(EXCERPTED PASSAGE begins)

The evolution of fine-grained access control
Head of Marketing
Oct 6th, 2022
We recently spoke at DeveloperWeek Cloud about the evolution of fine-grained access control in the age of the cloud. We dove into the technical landscape and challenges that cloud-native organizations are facing, and laid out five best practices for cloud-native authorization.
Watch our on-demand talk, or read all about it below
The evolution of cloud-native authorization
In the past several years there's been a lot of buzz about fine-grained access control. Read on for an overview of the key ideas and best practices that have emerged.
Authentication in the age of the cloud
Let's start with the differences between authentication and authorization. People tend to lump these concepts together as auth, but they're two distinct processes.
Authentication describes the process of finding out that you are who you say you are. In the past, we used user IDs and passwords. These days it's much more common to use magic links or multi-factor authentication, etc. but, it's the same process.
Authentication used to be the responsibility of the operating system that logs you in once you provide a password. But over the past 15 years, as we moved into the age of SaaS and cloud, that changed. The first generation of SaaS and cloud apps had to reinvent this process because there were no longer any operating systems to ask to authenticate the user's identity.
In the course of the last 15 years, we started to work together as an industry to develop standards around authentication, like OAuth2, OpenID connect, and SAML. We’ve started to use JWTs and so on. Today, no one has to build a log-in system if they don't want to. Numerous developer services can help you do this.
Overall, you can say that we've successfully moved identity from on-premises to the realm of SaaS in the cloud.
Authorization, on the other hand, has not transitioned to the cloud. Authorization, or access control, is the process of discerning what you can see and do once you're logged in. Unlike authentication, authorization is a problem that is far from being solved.
The problem is that there aren’t any industry standards for authorization. You can apply some patterns like role-based access control (RBAC) and attribute-based access control (ABAC), but there are no standards because authorization is a domain-specific problem. There aren't any developer services either. Can you think of a Twilio or a Stripe for authorization? And because there are no standards, or developer services to speak of, companies lose agility because they have to spend time building an in-house authorization system and go through the pain that entails.

(EXCERPTED PASSAGE ends)
(RECORD SET begins)

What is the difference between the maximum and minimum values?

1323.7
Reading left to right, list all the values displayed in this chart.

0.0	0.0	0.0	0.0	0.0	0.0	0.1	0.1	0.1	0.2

(RECORD SET ends)
(RECORD SET begins)

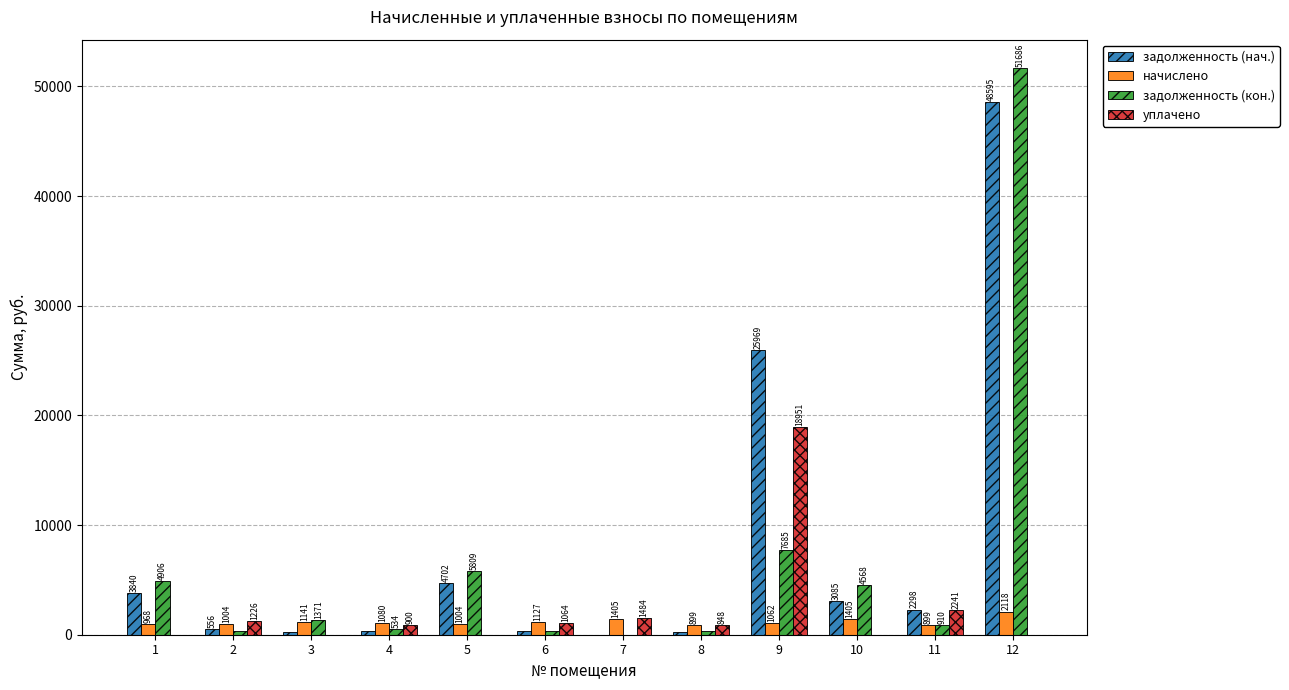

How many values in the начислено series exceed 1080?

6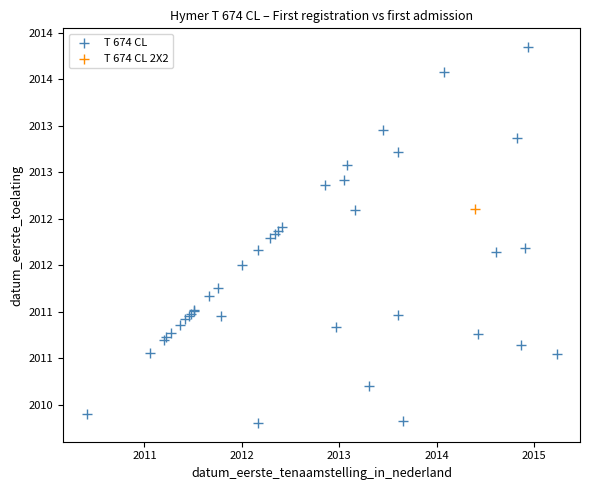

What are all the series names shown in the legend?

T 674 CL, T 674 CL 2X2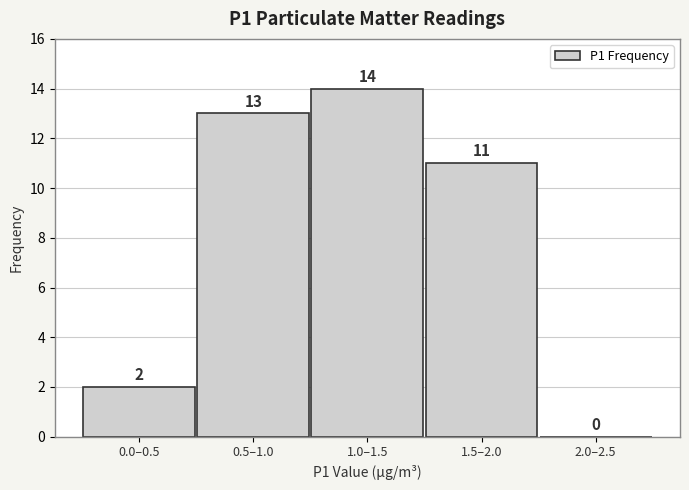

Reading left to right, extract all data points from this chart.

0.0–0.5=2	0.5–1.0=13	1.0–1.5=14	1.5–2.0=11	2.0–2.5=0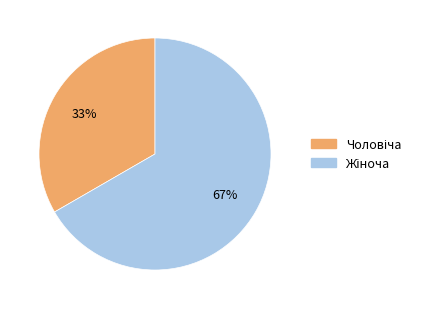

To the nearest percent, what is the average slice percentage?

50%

(RECORD SET ends)
(RECORD SET begins)

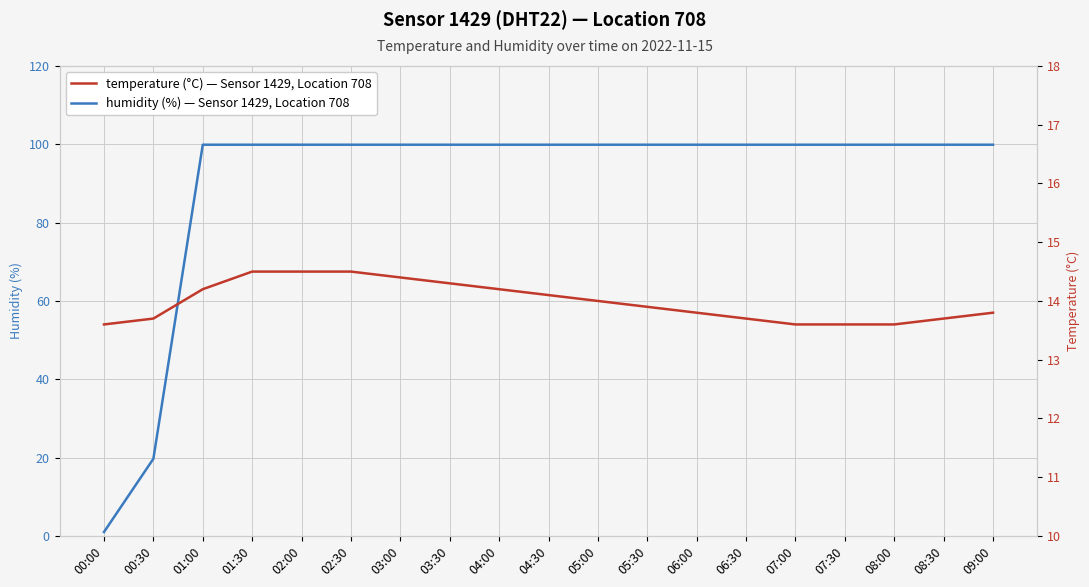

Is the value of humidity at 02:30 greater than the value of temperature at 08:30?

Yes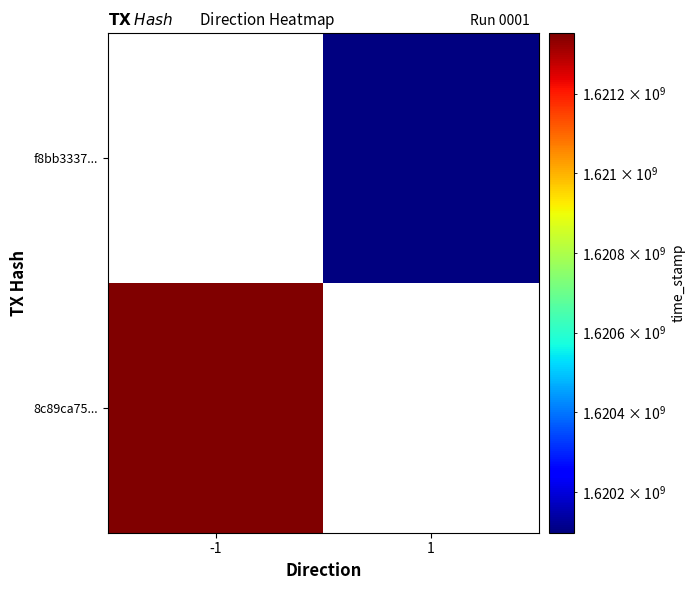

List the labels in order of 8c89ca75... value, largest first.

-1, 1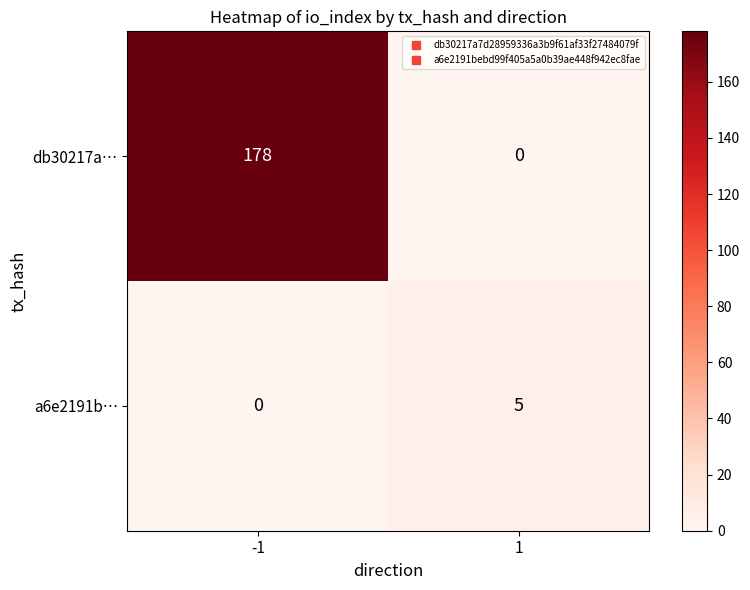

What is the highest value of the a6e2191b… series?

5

(RECORD SET ends)

* _INSTRUCTIONS_:
1 - Print everything in the access control article from "In the course" down to "you do this.".
2 - Carry the access control article on past its last sentence.
The lines have no part in any of this.

* _ANSWERS FOR THE TASKS_:
1 -
In the course of the last 15 years, we started to work together as an industry to develop standards around authentication, like OAuth2, OpenID connect, and SAML. We’ve started to use JWTs and so on. Today, no one has to build a log-in system if they don't want to. Numerous developer services can help you do this.

2 -
You have to think about the opportunity cost. How much will it cost you to spend time developing and maintaining an in-house access control system, instead of focusing on your value propositions? And, unfortunately, when companies do this themselves they do it poorly. This is the reason that broken access control ranks #1 in the top 10 security issues listed by the open web application security project (OWASP). It seems like we really dug ourselves into a pretty big hole and now it's time to dig ourselves back out.
Let's look at how we got here. There have been three transitions that have affected the world of software in general and authorization in particular:
1. Transition to SaaS: authentication made the move successfully, but access control hasn’t. If we dig into why, we see that back in the day, when applications just talked to the operating system, we had a directory, like LDAP. In this directory, you had groups, with users assigned to those groups. Those groups would typically map to your business application roles and things were pretty simple. But now, we don't have an operating system or a global directory that we can query, so every application has to reinvent the authorization process.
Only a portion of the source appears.